*** Begin section ***
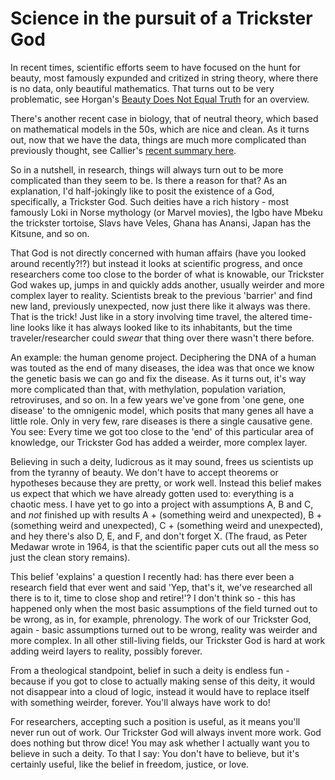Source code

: # Science in the pursuit of a Trickster God

In recent times, scientific efforts seem to have focused on the hunt for beauty, most famously expunded and critized in string theory, where there is no data, only beautiful mathematics. That turns out to be very problematic, see Horgan's [Beauty Does Not Equal Truth](https://blogs.scientificamerican.com/cross-check/beauty-does-not-equal-truth-in-physics-or-elsewhere/) for an overview.

There's another recent case in biology, that of neutral theory, which based on mathematical models in the 50s, which are nice and clean. As it turns out, now that we have the data, things are much more complicated than previously thought, see Callier's [recent summary here](https://www.quantamagazine.org/neutral-theory-of-evolution-challenged-by-evidence-for-dna-selection-20181108/).

So in a nutshell, in research, things will always turn out to be more complicated than they seem to be.
Is there a reason for that? As an explanation, I'd half-jokingly like to posit the existence of a God, specifically, a Trickster God. Such deities have a rich history - most famously Loki in Norse mythology (or Marvel movies), the Igbo have Mbeku the trickster tortoise, Slavs have Veles, Ghana has Anansi, Japan has the Kitsune, and so on.

That God is not directly concerned with human affairs (have you looked around recently?!?) but instead it looks at scientific progress, and once researchers come too close to the border of what is knowable, our Trickster God wakes up, jumps in and quickly adds another, usually weirder and more complex layer to reality. Scientists break to the previous 'barrier' and find new land, previously unexpected, now just there like it always was there. That is the trick! Just like in a story involving time travel, the altered time-line looks like it has always looked like to its inhabitants, but the time traveler/researcher could *swear* that thing over there wasn't there before.

An example: the human genome project. Deciphering the DNA of a human was touted as the end of many diseases, the idea was that once we know the genetic basis we can go and fix the disease. As it turns out, it's way more complicated than that, with methylation, population variation, retroviruses, and so on. In a few years we've gone from 'one gene, one disease' to the omnigenic model, which posits that many genes all have a little role. Only in very few, rare diseases is there a single causative gene. You see: Every time we got too close to the 'end' of this particular area of knowledge, our Trickster God has added a weirder, more complex layer. 

Believing in such a deity, ludicrous as it may sound, frees us scientists up from the tyranny of beauty. We don't have to accept theorems or hypotheses because they are pretty, or work well. Instead this belief makes us expect that which we have already gotten used to: everything is a chaotic mess. I have yet to go into a project with assumptions A, B and C, and *not* finished up with results A + (something weird and unexpected), B + (something weird and unexpected), C + (something weird and unexpected), and hey there's also D, E, and F, and don't forget X. (The fraud, as Peter Medawar wrote in 1964, is that the scientific paper cuts out all the mess so just the clean story remains).

This belief 'explains' a question I recently had: has there ever been a research field that ever went and said 'Yep, that's it, we've researched all there is to it, time to close shop and retire!'? I don't think so - this has happened only when the most basic assumptions of the field turned out to be wrong, as in, for example, phrenology. The work of our Trickster God, again - basic assumptions turned out to be wrong, reality was weirder and more complex. In all other still-living fields, our Trickster God is hard at work adding weird layers to reality, possibly forever.

From a theological standpoint, belief in such a deity is endless fun - because if you got to close to actually making sense of this deity, it would not disappear into a cloud of logic, instead it would have to replace itself with something weirder, forever. You'll always have work to do!

For researchers, accepting such a position is useful, as it means you'll never run out of work. Our Trickster God will always invent more work. God does nothing but throw dice!
You may ask whether I actually want you to believe in such a deity. To that I say: You don't have to believe, but it's certainly useful, like the belief in freedom, justice, or love.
*** End section ***
◆ **What the task asks**: Take the stretch of lines above from the one containing "There's another recent" through the one containing "So in a nutshell, in" and repeat it exactly, adding no other line.

◆ **Result below**:
There's another recent case in biology, that of neutral theory, which based on mathematical models in the 50s, which are nice and clean. As it turns out, now that we have the data, things are much more complicated than previously thought, see Callier's [recent summary here](https://www.quantamagazine.org/neutral-theory-of-evolution-challenged-by-evidence-for-dna-selection-20181108/).

So in a nutshell, in research, things will always turn out to be more complicated than they seem to be.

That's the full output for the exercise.